Assignment
Reproduce the lines of the data below verbatim, from the line containing "## 14_00072" through the last line of the data, both included.

Start of Block

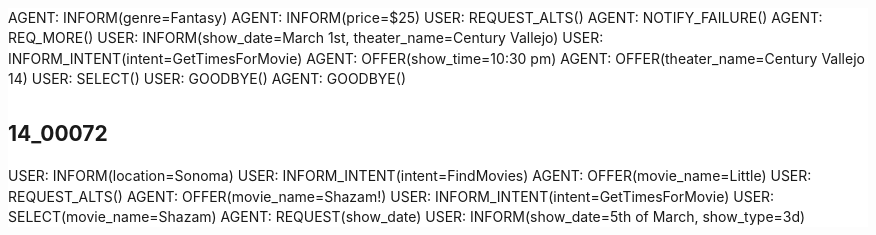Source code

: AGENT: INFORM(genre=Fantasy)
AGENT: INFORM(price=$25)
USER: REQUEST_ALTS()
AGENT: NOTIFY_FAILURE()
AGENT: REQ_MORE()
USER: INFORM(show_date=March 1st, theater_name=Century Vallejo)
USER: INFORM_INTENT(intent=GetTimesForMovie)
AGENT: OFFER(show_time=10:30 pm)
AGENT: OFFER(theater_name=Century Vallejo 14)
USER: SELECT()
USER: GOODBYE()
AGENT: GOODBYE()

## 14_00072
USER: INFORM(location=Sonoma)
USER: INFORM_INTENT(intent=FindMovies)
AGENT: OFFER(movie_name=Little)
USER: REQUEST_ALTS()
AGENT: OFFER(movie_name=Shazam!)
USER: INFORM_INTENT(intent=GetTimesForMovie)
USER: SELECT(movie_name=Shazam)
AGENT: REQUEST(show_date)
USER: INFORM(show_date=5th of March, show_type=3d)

End of Block

Response
## 14_00072
USER: INFORM(location=Sonoma)
USER: INFORM_INTENT(intent=FindMovies)
AGENT: OFFER(movie_name=Little)
USER: REQUEST_ALTS()
AGENT: OFFER(movie_name=Shazam!)
USER: INFORM_INTENT(intent=GetTimesForMovie)
USER: SELECT(movie_name=Shazam)
AGENT: REQUEST(show_date)
USER: INFORM(show_date=5th of March, show_type=3d)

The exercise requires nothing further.